Salt Lake City • A review from the Center for Public Integrity and The Associated Press finds that Utah has one of the country’s highest numbers of lawmakers working for a single company — with four working for Zions Bank.

Legislators who work for Zions say the bank never tells them how to vote, even on a major bond bill this year that benefited the bank.

Utah, like many states around the country, has a citizen legislature in which most lawmakers hold another job outside of public office. While such outside employment gives lawmakers expertise in certain policy areas, many of those jobs are directly affected by the actions of the legislatures.

The Center for Public Integrity and The Associated Press found numerous examples of state lawmakers around the country who have introduced and supported legislation that directly and indirectly helped their own businesses, their employers or their personal finances. The practice is enabled by limited disclosure requirements for personal financial information and self-policing that often excuses seemingly blatant conflicts.

The review, based on an analysis of disclosure reports from 6,933 lawmakers in the 47 states that required them, found that at least 76 percent of state lawmakers holding office in 2015 worked other jobs.

In Utah, two Zions Bank employees — Sen. Kevin Van Tassell, R-Vernal, and Sen. Jake Anderegg, R-Lehi, signed on this year as co-sponsors of legislation that allows borrowing up to $1 billion to pay for highway projects.

Zions Bank, the state’s contracted adviser for all bonds, is expected eventually to collect about $880,000 in fees from the sale, according to state Treasurer David Damschen.

Van Tassell and Anderegg both said the bond legislation made sense for Utah and that their employer has never told them how to vote.

Zions Bank said in a statement that any of its employees who serve as legislators “do so as citizens and representatives of the people in their district.”

“While Zions Bank has a long-standing tradition of encouraging employee participation in the political process, any employee elected to any public office is reminded that in their political office they are there to serve the state and their constituents, not Zions Bank,” the bank’s executive vice president, Rob Brough, said in the statement. “They are also reminded that the choices they make while serving in office should be made based on what is in the best interest of their constituents, regardless of the impact to Zions Bank.”

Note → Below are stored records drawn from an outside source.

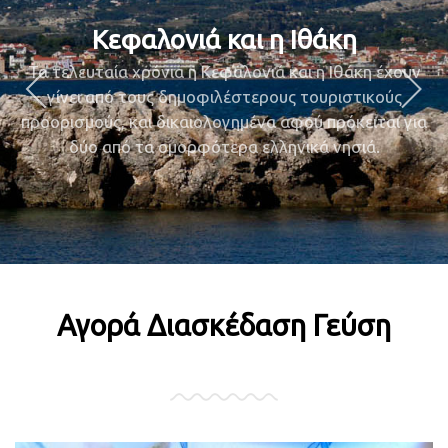
Κεφαλονιά και η Ιθάκη
Τα τελευταία χρόνια η Κεφαλονιά και η Ιθάκη έχουν
γίνει από τους δημοφιλέστερους τουριστικούς
προορισμούς, και δικαιολογημένα αφού πρόκειται για
Τα τελευταία χρόνια η Κεφαλονιά και η Ιθάκη έχουν
δύο από τα ομορφότερα ελληνικά νησιά.
γίνει από τους δημοφιλέστερους τουριστικούς
προορισμούς, και δικαιολογημένα αφού πρόκειται για
δύο από τα ομορφότερα ελληνικά νησιά.
Αγορά Διασκέδαση Γεύση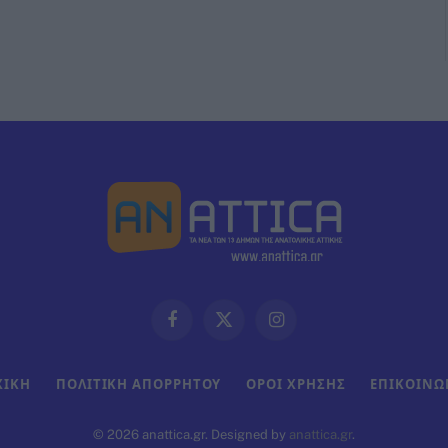
Facebook
X
Instagram
(Twitter)
ΧΙΚΗ
ΠΟΛΙΤΙΚΗ ΑΠΟΡΡΗΤΟΥ
ΟΡΟΙ ΧΡΗΣΗΣ
ΕΠΙΚΟΙΝΩ
© 2026 anattica.gr. Designed by
anattica.gr
.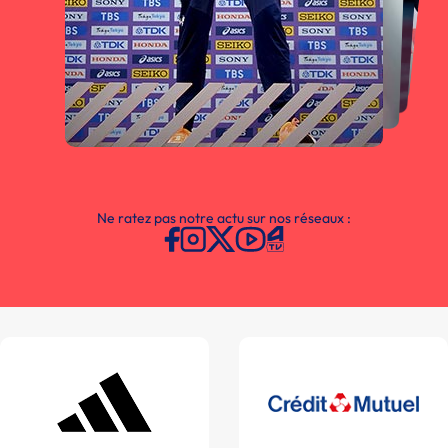
Ne ratez pas notre actu sur nos réseaux :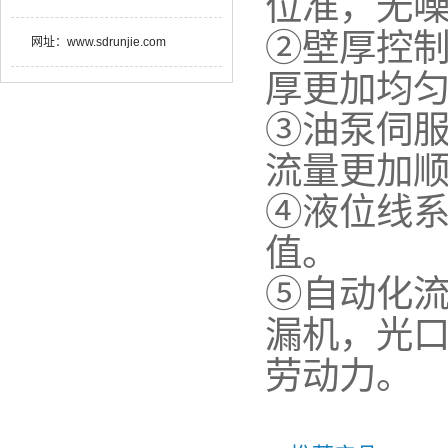
位准，无
②壁厚控制
网址：
www.sdrunjie.com
厚更加均
③油泵伺
流量更加
④液位线
值。
⑤自动化
漏机，光
劳动力。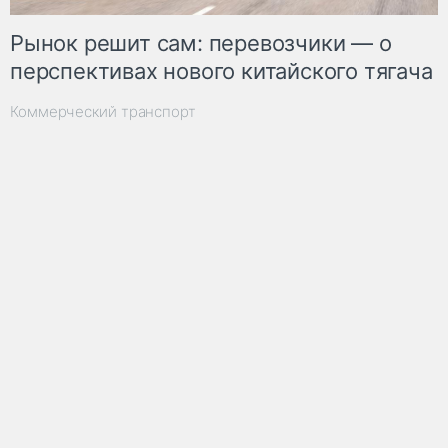
Рынок решит сам: перевозчики — о
перспективах нового китайского тягача
Коммерческий транспорт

Anderegg, a business development consultant for the bank, said he knew Zions was the state’s bond adviser, but it didn’t occur to him when he sponsored the legislation and voted for it that his employer would collect some fees. He said he supported the bill because many of the road projects would help ease traffic backups in his district that have been a nightmare.

“It never even crossed my mind that this was in some way a benefit to Zions Bank,” he said.

Anderegg and Van Tassell both list their employer on their conflict disclosure forms, the only disclosure they were required to make under state law and legislative rules.

Anderegg said that when he has had a direct, personal conflict-of-interest on bills in the past, he’s recused himself. For example, he recused himself from voting on a bill providing tax credits for some adoptions while he was in the middle of adopting a child himself.

Van Tassell, an area president for three branches of the bank in northeastern Utah, said he supported the bond bill because it would speed up construction on needed projects.

“The bank has never told me how to vote on anything yet. And I don’t anticipate that happening,” he said.

“If you want to go deep enough, “Van Tassell added, “we’ve all got conflicts on every bill. But the best part about being a citizen legislature is you have to go home and live with what you voted on.”